Egor Morokov

Methods of pulsed acoustic microscopy in industrial diagnostics

A brief review of the methods of pulsed acoustic microscopy is presented. The problems and possibilities of nondestructive ultrasonic high-resolution monitoring are discussed. It is shown that methods of pulsed acoustic microscopy can be used to control the integrity of multilayer constructions and associated mechanical units. Micron resolution of acoustic images is attained by focusing the probing ultrasonic beam (50–100 MHz). Original results obtained in joint efforts with developers of 3D miroelectronics and the technology for producing turbine blades are presented.

Bulk microstructure and local elastic properties of carbon nanocomposites studied by impulse acoustic microscopy technique

Bulk microstructure and elastic properties of epoxy-nanocarbon nanocomposites for diverse types and different content of carbon nanofiller has been studied by using impulse acoustic microscopy technique. It has been shown occurrence of various types of mesoscopic structure formed by nanoparticles inside the bulk of nanocomposite materials, including nanoparticle conglomerates and nanoparticle aerogel systems. In spite of the bulk microstructure, nanocarbon composites demonstrate elastic uniformity and negligible influence of nanofiller on elastic properties of carbon nanocomposite materials.

Studying the dynamics of microdefect growth in carbon fiber reinforced plastics under mechanical loading by means of ultrasonic microscopy

Strength characteristics of carbon fiber reinforced plastics (CFRPs) are investigated by nondestructive means as microstructural changes in a material’s bulk under external mechanical loads. CFRP microstructure is studied experimentally via pulsed ultrasonic microscopy at the level of mechanical deformation resulting in degradation of a material’s properties. The process of composite deformation is studied by means of stepped stretching. Acoustic emissions are used to identify the stage preceding final destruction (the accumulation of microcracks, fibers breaking, and delamination) as an indicator of a material’s degradation. Pulse acoustic microscopy is used to observe the accumulation of microcracks in individual layers of a material. To study the behavior of a CFRP microstructure upon mechanical loading, tensile stress was applied to samples with cross-ply packing of fibers (0°, 90°) and (45°, −45°). It is shown that the brittle fracturing of reinforcing fibers is typical of CFRPs with fiber orientation (0°, 90°), and is accompanied by growing areas of stress concentration and a rise in of acoustic emission activity, with a subsequent increase in the signal energy and the formation of extensive interlaminar delamination. Acoustic emission shows a low level of activity for CFRP samples with fiber orientation (45°, −45°), which is accompanied by the formation of structural microdefects that are clearly visible in acoustic images.
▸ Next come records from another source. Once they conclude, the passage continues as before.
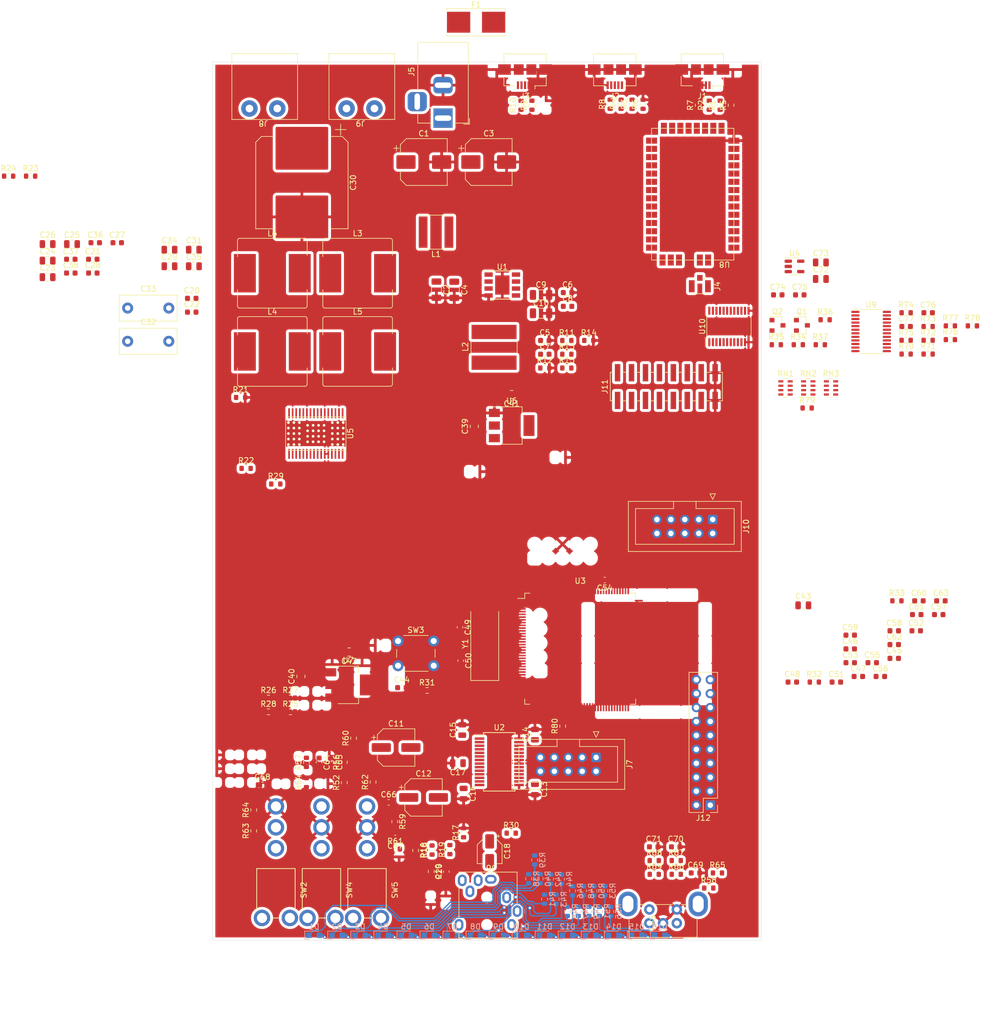
<source format=kicad_pcb>
(kicad_pcb (version 20201116) (generator pcbnew)

  (general
    (thickness 1.6)
  )

  (paper "A4")
  (layers
    (0 "F.Cu" signal)
    (31 "B.Cu" signal)
    (32 "B.Adhes" user "B.Adhesive")
    (33 "F.Adhes" user "F.Adhesive")
    (34 "B.Paste" user)
    (35 "F.Paste" user)
    (36 "B.SilkS" user "B.Silkscreen")
    (37 "F.SilkS" user "F.Silkscreen")
    (38 "B.Mask" user)
    (39 "F.Mask" user)
    (40 "Dwgs.User" user "User.Drawings")
    (41 "Cmts.User" user "User.Comments")
    (42 "Eco1.User" user "User.Eco1")
    (43 "Eco2.User" user "User.Eco2")
    (44 "Edge.Cuts" user)
    (45 "Margin" user)
    (46 "B.CrtYd" user "B.Courtyard")
    (47 "F.CrtYd" user "F.Courtyard")
    (48 "B.Fab" user)
    (49 "F.Fab" user)
  )

  (setup
    (stackup
      (layer "F.SilkS" (type "Top Silk Screen"))
      (layer "F.Paste" (type "Top Solder Paste"))
      (layer "F.Mask" (type "Top Solder Mask") (color "Green") (thickness 0.01))
      (layer "F.Cu" (type "copper") (thickness 0.035))
      (layer "dielectric 1" (type "core") (thickness 1.51) (material "FR4") (epsilon_r 4.5) (loss_tangent 0.02))
      (layer "B.Cu" (type "copper") (thickness 0.035))
      (layer "B.Mask" (type "Bottom Solder Mask") (color "Green") (thickness 0.01))
      (layer "B.Paste" (type "Bottom Solder Paste"))
      (layer "B.SilkS" (type "Bottom Silk Screen"))
      (copper_finish "None")
      (dielectric_constraints no)
    )
    (pcbplotparams
      (layerselection 0x00010fc_ffffffff)
      (disableapertmacros false)
      (usegerberextensions false)
      (usegerberattributes true)
      (usegerberadvancedattributes true)
      (creategerberjobfile true)
      (svguseinch false)
      (svgprecision 6)
      (excludeedgelayer true)
      (plotframeref false)
      (viasonmask false)
      (mode 1)
      (useauxorigin false)
      (hpglpennumber 1)
      (hpglpenspeed 20)
      (hpglpendiameter 15.000000)
      (psnegative false)
      (psa4output false)
      (plotreference true)
      (plotvalue true)
      (plotinvisibletext false)
      (sketchpadsonfab false)
      (subtractmaskfromsilk false)
      (outputformat 1)
      (mirror false)
      (drillshape 1)
      (scaleselection 1)
      (outputdirectory "")
    )
  )


  (net 0 "")
  (net 1 "/~SPK_FAULT")
  (net 2 "/Processor/~RST")
  (net 3 "/Processor/GPIO_I2S_WS")
  (net 4 "/Processor/SWCLK")
  (net 5 "/~SPK_SD")
  (net 6 "/HP_DETECT")
  (net 7 "+5V")
  (net 8 "/Processor/GPIO_I2S_SDO")
  (net 9 "/Processor/SWDIO")
  (net 10 "/BT_MFB")
  (net 11 "/MIC2")
  (net 12 "GND")
  (net 13 "Net-(R58-Pad2)")
  (net 14 "Net-(R59-Pad2)")
  (net 15 "/MIC1")
  (net 16 "Net-(D1-Pad1)")
  (net 17 "Net-(C31-Pad1)")
  (net 18 "Net-(C25-Pad2)")
  (net 19 "Net-(C24-Pad2)")
  (net 20 "Net-(C24-Pad1)")
  (net 21 "Net-(C25-Pad1)")
  (net 22 "Net-(C1-Pad1)")
  (net 23 "/19V_ANALOG")
  (net 24 "Net-(C5-Pad1)")
  (net 25 "Net-(C6-Pad1)")
  (net 26 "Net-(C7-Pad1)")
  (net 27 "Net-(C7-Pad2)")
  (net 28 "Net-(C8-Pad1)")
  (net 29 "+3.3VA")
  (net 30 "Net-(C11-Pad1)")
  (net 31 "Net-(C11-Pad2)")
  (net 32 "Net-(C12-Pad1)")
  (net 33 "Net-(C12-Pad2)")
  (net 34 "Net-(C13-Pad1)")
  (net 35 "/Speaker Amplifier/3.3V")
  (net 36 "Net-(C18-Pad1)")
  (net 37 "Net-(C18-Pad2)")
  (net 38 "Net-(C20-Pad1)")
  (net 39 "Net-(C23-Pad1)")
  (net 40 "Net-(C23-Pad2)")
  (net 41 "Net-(C26-Pad1)")
  (net 42 "Net-(C26-Pad2)")
  (net 43 "Net-(C29-Pad1)")
  (net 44 "Net-(C32-Pad1)")
  (net 45 "Net-(C33-Pad1)")
  (net 46 "Net-(C36-Pad1)")
  (net 47 "Net-(C36-Pad2)")
  (net 48 "Net-(C37-Pad1)")
  (net 49 "Net-(F1-Pad2)")
  (net 50 "Net-(J1-Pad1)")
  (net 51 "Net-(J1-Pad2)")
  (net 52 "Net-(J1-Pad3)")
  (net 53 "/Processor/GPIO_I2S_SDI")
  (net 54 "Net-(J2-Pad1)")
  (net 55 "Net-(J2-Pad2)")
  (net 56 "Net-(J2-Pad3)")
  (net 57 "/Processor/GPIO_I2S_CK")
  (net 58 "no_connect_271")
  (net 59 "Net-(J3-Pad2)")
  (net 60 "Net-(J3-Pad3)")
  (net 61 "no_connect_273")
  (net 62 "no_connect_274")
  (net 63 "/Processor/USB1_DETECT")
  (net 64 "/Processor/USB1_DM")
  (net 65 "/Processor/USB2_DETECT")
  (net 66 "/Processor/USB2_DM")
  (net 67 "/Processor/USB1_DP")
  (net 68 "/Processor/USB2_DP")
  (net 69 "/Bluetooth/USB3_DM")
  (net 70 "/Bluetooth/USB3_DP")
  (net 71 "Net-(R11-Pad1)")
  (net 72 "Net-(R13-Pad1)")
  (net 73 "Net-(R18-Pad2)")
  (net 74 "Net-(R19-Pad2)")
  (net 75 "Net-(R22-Pad1)")
  (net 76 "no_connect_276")
  (net 77 "Net-(D2-Pad1)")
  (net 78 "/BT2")
  (net 79 "/Processor/GPIO_I2S_MCK")
  (net 80 "Net-(J4-Pad1)")
  (net 81 "Net-(J4-Pad2)")
  (net 82 "/BT_SPI{slash}~PCM")
  (net 83 "Net-(R25-Pad2)")
  (net 84 "/Processor/GPIO_SPI_MISO")
  (net 85 "/Processor/EXT_READY")
  (net 86 "/Processor/GPIO_SPI_SCK")
  (net 87 "/Processor/GPIO_SPI_~SS")
  (net 88 "/SDO")
  (net 89 "Net-(R26-Pad2)")
  (net 90 "Net-(D3-Pad1)")
  (net 91 "/Processor/AMP_READY")
  (net 92 "+3V3")
  (net 93 "/BT_P18")
  (net 94 "/BT_P21")
  (net 95 "Net-(U3-Pad7)")
  (net 96 "Net-(C49-Pad2)")
  (net 97 "Net-(C50-Pad2)")
  (net 98 "/Bluetooth/SCL_1V8")
  (net 99 "/AMP_I2S_SDI")
  (net 100 "/AMP_I2S_SDO")
  (net 101 "/BT_P17")
  (net 102 "no_connect_275")
  (net 103 "no_connect_252")
  (net 104 "no_connect_259")
  (net 105 "no_connect_260")
  (net 106 "Net-(U3-Pad48)")
  (net 107 "no_connect_261")
  (net 108 "no_connect_262")
  (net 109 "Net-(R27-Pad2)")
  (net 110 "Net-(R28-Pad2)")
  (net 111 "no_connect_264")
  (net 112 "no_connect_265")
  (net 113 "no_connect_263")
  (net 114 "no_connect_254")
  (net 115 "no_connect_255")
  (net 116 "no_connect_283")
  (net 117 "no_connect_284")
  (net 118 "no_connect_285")
  (net 119 "no_connect_286")
  (net 120 "no_connect_288")
  (net 121 "no_connect_256")
  (net 122 "/AMP_I2S_CK")
  (net 123 "no_connect_218")
  (net 124 "Net-(C52-Pad1)")
  (net 125 "no_connect_287")
  (net 126 "/BT_P16")
  (net 127 "/BT_P6")
  (net 128 "/BT_P7")
  (net 129 "no_connect_225")
  (net 130 "no_connect_226")
  (net 131 "/AMP_I2S_MCK")
  (net 132 "no_connect_227")
  (net 133 "no_connect_228")
  (net 134 "no_connect_230")
  (net 135 "no_connect_231")
  (net 136 "/Bluetooth/SDA_1V8")
  (net 137 "Net-(C54-Pad1)")
  (net 138 "/BT_I2S_WS")
  (net 139 "no_connect_257")
  (net 140 "no_connect_258")
  (net 141 "no_connect_253")
  (net 142 "no_connect_266")
  (net 143 "no_connect_270")
  (net 144 "no_connect_267")
  (net 145 "no_connect_278")
  (net 146 "no_connect_268")
  (net 147 "no_connect_269")
  (net 148 "no_connect_229")
  (net 149 "no_connect_220")
  (net 150 "no_connect_221")
  (net 151 "no_connect_222")
  (net 152 "/BT_I2S_CK")
  (net 153 "/BT_I2S_SDO")
  (net 154 "no_connect_223")
  (net 155 "/AMP_I2S_WS")
  (net 156 "Net-(J11-Pad4)")
  (net 157 "Net-(J11-Pad6)")
  (net 158 "Net-(R52-Pad2)")
  (net 159 "Net-(D4-Pad1)")
  (net 160 "Net-(R54-Pad2)")
  (net 161 "no_connect_224")
  (net 162 "no_connect_279")
  (net 163 "no_connect_280")
  (net 164 "no_connect_281")
  (net 165 "no_connect_282")
  (net 166 "no_connect_277")
  (net 167 "no_connect_219")
  (net 168 "no_connect_232")
  (net 169 "no_connect_236")
  (net 170 "/Processor/GPIO_SPI_MOSI")
  (net 171 "no_connect_233")
  (net 172 "no_connect_234")
  (net 173 "Net-(J11-Pad8)")
  (net 174 "Net-(U8-Pad24)")
  (net 175 "/Bluetooth/3V3_BT")
  (net 176 "no_connect_235")
  (net 177 "no_connect_272")
  (net 178 "no_connect_237")
  (net 179 "Net-(U8-Pad12)")
  (net 180 "/Bluetooth/1V8_BT")
  (net 181 "/Bluetooth/SDO_3V3")
  (net 182 "Net-(J11-Pad10)")
  (net 183 "/Bluetooth/P29_1V8")
  (net 184 "/Bluetooth/P30_1V8")
  (net 185 "/Bluetooth/P18_1V8")
  (net 186 "/Bluetooth/P31_1V8")
  (net 187 "/Bluetooth/P8_1V8")
  (net 188 "/Bluetooth/P9_1V8")
  (net 189 "+1V8")
  (net 190 "Net-(J11-Pad12)")
  (net 191 "/Bluetooth/P21_1V8")
  (net 192 "/Bluetooth/SPI{slash}~PCM_1V8")
  (net 193 "/Bluetooth/SDO_1V8")
  (net 194 "/SCL_1")
  (net 195 "/Bluetooth/SDI_1V8")
  (net 196 "/AMP_I2C_SDA")
  (net 197 "Net-(R79-Pad1)")
  (net 198 "Net-(RN1-Pad1)")
  (net 199 "Net-(RN1-Pad2)")
  (net 200 "Net-(RN1-Pad3)")
  (net 201 "Net-(RN1-Pad4)")
  (net 202 "Net-(RN2-Pad5)")
  (net 203 "Net-(R32-Pad2)")
  (net 204 "Net-(RN2-Pad6)")
  (net 205 "no_connect_238")
  (net 206 "no_connect_248")
  (net 207 "no_connect_249")
  (net 208 "no_connect_250")
  (net 209 "/Bluetooth/CK_1V8")
  (net 210 "/Bluetooth/WS_1V8")
  (net 211 "Net-(R60-Pad2)")
  (net 212 "Net-(D5-Pad1)")
  (net 213 "Net-(R63-Pad2)")
  (net 214 "Net-(D6-Pad1)")
  (net 215 "Net-(D7-Pad1)")
  (net 216 "Net-(D8-Pad1)")
  (net 217 "Net-(D9-Pad1)")
  (net 218 "Net-(D10-Pad1)")
  (net 219 "Net-(D11-Pad1)")
  (net 220 "Net-(D12-Pad1)")
  (net 221 "Net-(D13-Pad1)")
  (net 222 "Net-(D14-Pad1)")
  (net 223 "Net-(D15-Pad1)")
  (net 224 "Net-(D16-Pad1)")
  (net 225 "Net-(RN2-Pad7)")
  (net 226 "/VOL0")
  (net 227 "/VOL1")
  (net 228 "/VOL2")
  (net 229 "/VOL3")
  (net 230 "/VOL4")
  (net 231 "/VOL5")
  (net 232 "/VOL6")
  (net 233 "/VOL7")
  (net 234 "/VOL8")
  (net 235 "/VOL9")
  (net 236 "/VOL10")
  (net 237 "/VOL11")
  (net 238 "/VOL12")
  (net 239 "/VOL13")
  (net 240 "/VOL14")
  (net 241 "/BT1")
  (net 242 "/VOL15")
  (net 243 "/ENC_SW")
  (net 244 "Net-(R66-Pad2)")
  (net 245 "/PWR")
  (net 246 "Net-(R67-Pad2)")
  (net 247 "/ENC_A")
  (net 248 "/ENC_B")
  (net 249 "Net-(J6-PadT)")
  (net 250 "Net-(J6-PadSW2)")
  (net 251 "Net-(J6-PadSW1)")
  (net 252 "Net-(J6-PadS)")
  (net 253 "Net-(J6-PadR2)")
  (net 254 "Net-(J6-PadR1)")
  (net 255 "Net-(J6-PadG)")
  (net 256 "no_connect_251")
  (net 257 "/IR")
  (net 258 "/FRONT_SCLK")
  (net 259 "/FRONT_RCLK")
  (net 260 "/FRONT_MOSI")
  (net 261 "no_connect_239")
  (net 262 "no_connect_240")
  (net 263 "/FRONT_~RST")
  (net 264 "no_connect_241")
  (net 265 "Net-(RN2-Pad8)")
  (net 266 "Net-(RN3-Pad5)")
  (net 267 "no_connect_242")
  (net 268 "no_connect_243")
  (net 269 "Net-(RN3-Pad6)")
  (net 270 "Net-(RN3-Pad7)")
  (net 271 "Net-(RN3-Pad8)")
  (net 272 "no_connect_244")
  (net 273 "/SDO_1")
  (net 274 "/SCL")
  (net 275 "/SDA")
  (net 276 "no_connect_245")
  (net 277 "/Bluetooth/P17_1V8")
  (net 278 "/Bluetooth/P16_1V8")
  (net 279 "/Bluetooth/P7_1V8")
  (net 280 "/Bluetooth/P6_1V8")
  (net 281 "/P31")
  (net 282 "/P8")
  (net 283 "/P9")
  (net 284 "/P29")
  (net 285 "/P30")
  (net 286 "no_connect_246")
  (net 287 "Net-(U3-Pad141)")
  (net 288 "no_connect_247")

  (footprint "Resistor_SMD:R_0603_1608Metric" (layer "F.Cu") (at 137.45 32.725 90))

  (footprint "Resistor_SMD:R_0603_1608Metric" (layer "F.Cu") (at 139.45 32.725 90))

  (footprint "Resistor_SMD:R_0603_1608Metric" (layer "F.Cu") (at 143.45 32.725 90))

  (footprint "Resistor_SMD:R_0603_1608Metric" (layer "F.Cu") (at 157.5 32.9 90))

  (footprint "Connector_USB:USB_Micro-B_Amphenol_10104110_Horizontal" (layer "F.Cu") (at 138.3 27.7 180))

  (footprint "Package_QFP:LQFP-144_20x20mm_P0.5mm" (layer "F.Cu") (at 132 131.9))

  (footprint "Connector_USB:USB_Micro-B_Amphenol_10104110_Horizontal" (layer "F.Cu") (at 121.95 27.7 180))

  (footprint "Resistor_SMD:R_0603_1608Metric" (layer "F.Cu") (at 159.5 32.9 90))

  (footprint "Resistor_SMD:R_0603_1608Metric" (layer "F.Cu") (at 153.5 32.9 90))

  (footprint "Resistor_SMD:R_0603_1608Metric" (layer "F.Cu") (at 123.2 32.9 90))

  (footprint "Resistor_SMD:R_0603_1608Metric" (layer "F.Cu") (at 155.5 32.9 90))

  (footprint "Resistor_SMD:R_0603_1608Metric" (layer "F.Cu") (at 141.45 32.725 90))

  (footprint "Package_SO:SSOP-28_5.3x10.2mm_P0.65mm" (layer "F.Cu") (at 117.25 152.5))

  (footprint "Package_SO:Diodes_SO-8EP" (layer "F.Cu") (at 117.8025 65.655))

  (footprint "Connector_USB:USB_Micro-B_Amphenol_10104110_Horizontal" (layer "F.Cu") (at 154.25 27.7 180))

  (footprint "Resistor_SMD:R_0603_1608Metric" (layer "F.Cu") (at 121.2 32.9 90))

  (footprint "Connector_BarrelJack:BarrelJack_Horizontal" (layer "F.Cu") (at 107 35.25 -90))

  (footprint "Capacitor_SMD:C_0805_2012Metric" (layer "F.Cu") (at 123.75 157.55 -90))

  (footprint "Capacitor_SMD:C_0805_2012Metric" (layer "F.Cu") (at 123.75 147.55 90))

  (footprint "Capacitor_SMD:C_0805_2012Metric" (layer "F.Cu") (at 110.5 146.7 90))

  (footprint "Resistor_SMD:R_0603_1608Metric" (layer "F.Cu") (at 102 168.65 -90))

  (footprint "Resistor_SMD:R_0603_1608Metric" (layer "F.Cu") (at 110.75 165.425 90))

  (footprint "Capacitor_SMD:C_0805_2012Metric" (layer "F.Cu") (at 110.75 158.3 -90))

  (footprint "Capacitor_SMD:C_0805_2012Metric" (layer "F.Cu") (at 109.7 152.75 180))

  (footprint "Capacitor_SMD:C_0603_1608Metric" (layer "F.Cu") (at 125.55 75.75))

  (footprint "Capacitor_SMD:C_0603_1608Metric" (layer "F.Cu") (at 125.55 78.26))

  (footprint "Resistor_SMD:R_0603_1608Metric" (layer "F.Cu") (at 129.56 75.75))

  (footprint "Resistor_SMD:R_0603_1608Metric" (layer "F.Cu") (at 125.55 80.77))

  (footprint "Resistor_SMD:R_0603_1608Metric" (layer "F.Cu") (at 129.56 78.26))

  (footprint "Resistor_SMD:R_0603_1608Metric" (layer "F.Cu") (at 133.57 75.75))

  (footprint "Resistor_SMD:R_0603_1608Metric" (layer "F.Cu") (at 129.56 80.77))

  (footprint "Resistor_SMD:R_0603_1608Metric" (layer "F.Cu") (at 108.25 168.5 90))

  (footprint "Resistor_SMD:R_0603_1608Metric" (layer "F.Cu") (at 104.85 172.475 -90))

  (footprint "Resistor_SMD:R_0603_1608Metric" (layer "F.Cu") (at 105 168.575 90))

  (footprint "Capacitor_SMD:CP_Elec_8x10" (layer "F.Cu") (at 103.5 43.25))

  (footprint "Capacitor_SMD:C_1206_3216Metric" (layer "F.Cu") (at 105.8 66.5 -90))

  (footprint "Capacitor_SMD:CP_Elec_8x10" (layer "F.Cu") (at 115.33 43.25))

  (footprint "Capacitor_SMD:C_1206_3216Metric" (layer "F.Cu") (at 109.05 66.525 -90))

  (footprint "Inductor_SMD:L_Bourns-SRN8040_8x8.15mm" (layer "F.Cu") (at 116.3 77 90))

  (footprint "Capacitor_SMD:C_0603_1608Metric" (layer "F.Cu") (at 107.6 172.525 90))

  (footprint "Inductor_SMD:L_Taiyo-Yuden_NR-60xx" (layer "F.Cu") (at 105.72 56.02 180))

  (footprint "Capacitor_SMD:CP_Elec_6.3x7.7" (layer "F.Cu") (at 98.45 149.9))

  (footprint "Capacitor_SMD:CP_Elec_6.3x7.7" (layer "F.Cu")
    (tedit 5BCA39D0) (tstamp 00000000-0000-0000-0000-00005fb07a2f)
    (at 103.45 159)
    (descr "SMD capacitor, aluminum electrolytic, Nichicon, 6.3x7.7mm")
    (tags "capacitor electrolytic")
    (property "Dateiname Blatt" "headphone-amp.kicad_sch")
    (property "Schaltplanname" "Headphone Amplifier")
    (path "/00000000-0000-0000-0000-00005fa5bd36/00000000-0000-0000-0000-00005fb761de")
    (attr smd)
    (fp_text reference "C12" (at 0 -4.35) (layer "F.SilkS")
      (effects (font (size 1 1) (thickness 0.15)))
      (tstamp a64ec2c1-a9af-4f7b-9a31-eb3f672f9902)
    )
    (fp_text value "220uF" (at 0 4.35) (layer "F.Fab")
      (effects (font (size 1 1) (thickness 0.15)))
      (tstamp 1ff3873f-285a-4a30-8ebc-7b3fe0bb7981)
    )
    (fp_text user "${REFERENCE}" (at 0 0) (layer "F.Fab")
      (effects (font (size 1 1) (thickness 0.15)))
      (tstamp 8ed30ed8-073e-464f-99ee-ca229a6b2865)
    )
    (fp_line (start -3.41 -2.345563) (end -2.345563 -3.41) (layer "F.SilkS") (width 0.12) (tstamp 0a04f58f-f25e-4841-a9e7-22e05aac0664))
    (fp_line (start -3.41 2.345563) (end -3.41 1.06) (layer "F.SilkS") (width 0.12) (tstamp 1b422f8d-be42-48a9-affe-79513a3cefbc))
    (fp_line (start -4.4375 -1.8475) (end -3.65 -1.8475) (layer "F.SilkS") (width 0.12) (tstamp 404e15e4-75a8-451f-b270-8ca63c21e5ea))
    (fp_line (start -3.41 2.345563) (end -2.345563 3.41) (layer "F.SilkS") (width 0.12) (tstamp 4a4a0e66-8d00-4129-a8b7-2a7c23a810d8))
    (fp_line (start -2.345563 3.41) (end 3.41 3.41) (layer "F.SilkS") (width 0.12) (tstamp 774834b8-af25-4cf6-9b6f-d36bb8d416fe))
    (fp_line (start -3.41 -2.345563) (end -3.41 -1.06) (layer "F.SilkS") (width 0.12) (tstamp b43ee947-ce47-4858-8a25-51145111d02a))
    (fp_line (start -4.04375 -2.24125) (end -4.04375 -1.45375) (layer "F.SilkS") (width 0.12) (tstamp baadaa39-51b0-4a8e-9821-30a306f5e2b3))
    (fp_line (start 3.41 3.41) (end 3.41 1.06) (layer "F.SilkS") (width 0.12) (tstamp c4f6964a-2a9f-4747-9df5-c7d6251efc0e))
    (fp_line (start -2.345563 -3.41) (end 3.41 -3.41) (layer "F.SilkS") (width 0.12) (tstamp ef31840f-676c-488c-bcdd-a2f27b177c05))
    (fp_line (start 3.41 -3.41) (end 3.41 -1.06) (layer "F.SilkS") (width 0.12) (tstamp f89c8ffd-66d6-4115-ad38-957fd1ff2750))
    (fp_line (start -3.55 1.05) (end -3.55 2.4) (layer "F.CrtYd") (width 0.05) (tstamp 00f3fa49-15ac-44b5-b0f0-780f62509497))
    (fp_line (start -3.55 2.4) (end -2.4 3.55) (layer "F.CrtYd") (width 0.05) (tstamp 240ba7eb-ba9b-41e5-af5b-a7679702b7fc))
    (fp_line (start -2.4 -3.55) (end 3.55 -3.55) (layer "F.CrtYd") (width 0.05) (tstamp 2d11a6c9-5f86-477c-8203-11e110d329e1))
    (fp_line (start -2.4 3.55) (end 3.55 3.55) (layer "F.CrtYd") (width 0.05) (tstamp 3676573c-d5a4-4c6a-a865-ae272e6978e8))
    (fp_line (start 4.7 1.05) (end 3.55 1.05) (layer "F.CrtYd") (width 0.05) (tstamp 3a8a257d-8c60-47ec-aff4-6afe653c1dc5))
    (fp_line (start 4.7 -1.05) (end 4.7 1.05) (layer "F.CrtYd") (width 0.05) (tstamp 4bfe7822-d9fd-4a74-9e8a-751c8c89554b))
    (fp_line (start -4.7 -1.05) (end -4.7 1.05) (layer "F.CrtYd") (width 0.05) (tstamp 58db7c31-e7a0-4b58-8db8-3b2cc7c00506))
    (fp_line (start -3.55 -1.05) (end -4.7 -1.05) (layer "F.CrtYd") (width 0.05) (tstamp 656e4b2f-747b-447d-95b5-580b4c2915fe))
    (fp_line (start 3.55 -3.55) (end 3.55 -1.05) (layer "F.CrtYd"
... [1551123 chars truncated]
</source>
Studying the Degradation of Reinforced Composites by High-Resolution Ultrasonic Means

Nondestructive means of pulsed acoustic microscopy are used to visualize and assess the bulk microstructure of carbon fiber reinforced composites. Irreversible changes in the composite structure under the influence of external mechanical and climatic factors are studied, and the dynamics of the accumulation and growth of microscopic defects leading to destruction is studied. Ultrasonic explorations are conducted at frequencies of 50–100 MHz. It is shown that scattered (diffracted) radiation participates in image formation; this makes it possible to detect small cavities (detachment of reinforcing fibers), clusters of microscopic defects, and inclined extended cracks oriented along the fibers’ packing. These cracks are precursors to the brittle fracture of a composite, and their visualization is difficult with standard ultrasonic methods.

Dispersion Hardening of Composites in the System Aluminum Oxide and Cerium Cation Stabilized Tetragonal Zirconium Dioxide

The production of composites based on nanopowders synthesized by the sol-gel method in the system aluminum oxide and tetragonal zirconium dioxide stabilized by cerium cations (Al2O3–[Ce–TZP]) is described. It is shown that modification of the compositions by calcium oxide promotes the formation of composites of a dispersion-hardening phase in the form of long-prismatic grains in the sintering process. The presence of this phase affects the increase of strength and resistance to brittle fracture of composites with a ZrO2 matrix and with an Al2O3 matrix. The strength in static bending of the composites reaches 1000 MPa and the cracking resistance K1c increases to 11.0 MPa·m1/2.

Ultrasonic microscopy of contact joints

Ultrasonic techniques allow examination of internal structure and the detection of discontinuities at the interface of various joints. Contact joints obtained via diffusion welding, sintering, and other adhesive methods are investigated using impulse acoustic microscopy. It is shown that short probing pulses of focused ultrasound with frequencies of 50–100 MHz reveal areas with different adhesion strengths, areas of partial contact, peeling or air bubbles, and buffer layer thicknesses. Mechanisms of acoustic contrast at such interfaces are discussed. The results are of interest to specialists in the field of high-resolution ultrasonic nondestructive testing. They are needed to predict the failure mechanisms of composite products, from carbon fiber–reinforced plastics for the aviation industry to high-density ceramics used in medical prosthetics.